For starters, Sweden didn't end up being first. Saudi Arabia did, thanks to an unexpected contract L.M. Ericsson sealed with the Saudis in cooperation with Philips.
While the NMT technology was used in Saudi Arabia, it took another month until modern mobile phone service was launched in Sweden.
But then the switch was turned, and Sweden became mobile.
Nevertheless, scientists and leading technicians at NMT, including Televerket Marketing Director Bo Magnusson, were quickly asked to recalculate their estimates of how big the mobile phone market would be.
It was simply impossible that this new technology would attract 500,000 users, many thought.
Estimates were revised downward to 45,000 subscribers.
But within a year, NMT had 35,000 subscribers, and counting.
From then on, there was no stopping the phenomena that has become modern mobile telephony.
The system quickly became overloaded, but new innovations came to the rescue.
Time after time, forecasts were revised upwards as new users gushed in to take part in the revolutionary invention, proving the initial forecast right by the end of the decade.

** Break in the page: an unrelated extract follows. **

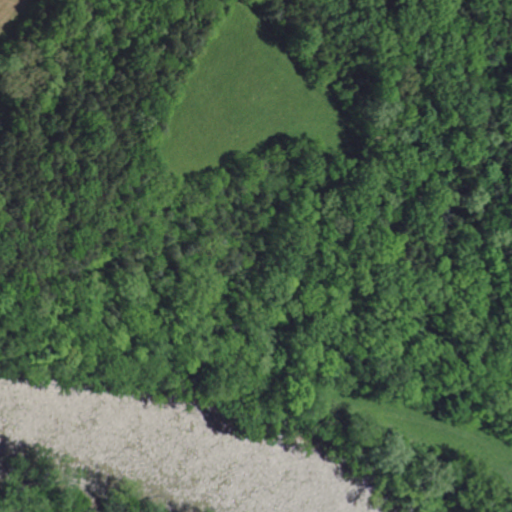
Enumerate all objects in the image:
river: (177, 438)
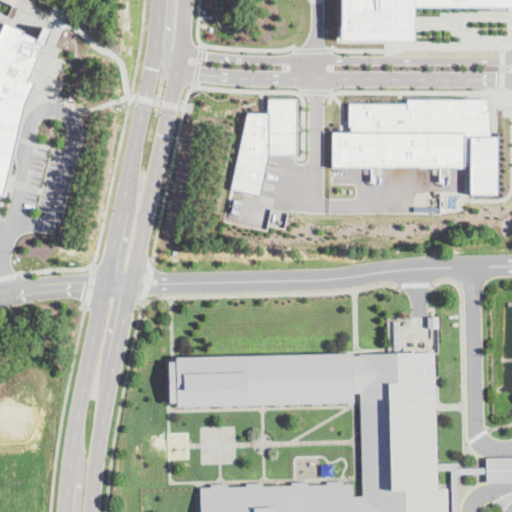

“Stores specializing in gadgets and accessories started selling phone mounts for cars,” Magnusson said, “and people would install those to make others think you had a mobile phone.”
But the market demand changed, and as NMT expanded, new technologies were born to support the growing population's growing needs.
NMT eventually started its decline, however, parallel to the development of a new standard, GSM, which would soon claim the leading position in the mobile world.
By 1997, the two systems each had one million users around the world--more than double the estimate originally thought to be wildly optimistic.
“Sweden and Ericsson have NMT to thank for an incredible number of things,” Johan Wibergh, Head of Business Unit Networks Ericsson, told the NMT pioneers.
“You have contributed to the fact that five billion people today have telephone service.”
Wibergh admitted that it was because of the pressure and initiative by NMT, that Ericsson was forced to develop its own mobile technology, which wasn't an obvious choice in the beginning.
But it didn't take long until the demand was obvious, and a new and lucrative market had emerged.
“We are only in the beginning of a very long journey,” Wibergh said, adding that they are working to enable mobile broadband for five billion people by 2015.
“Eventually, everything that benefits from being online, will be.”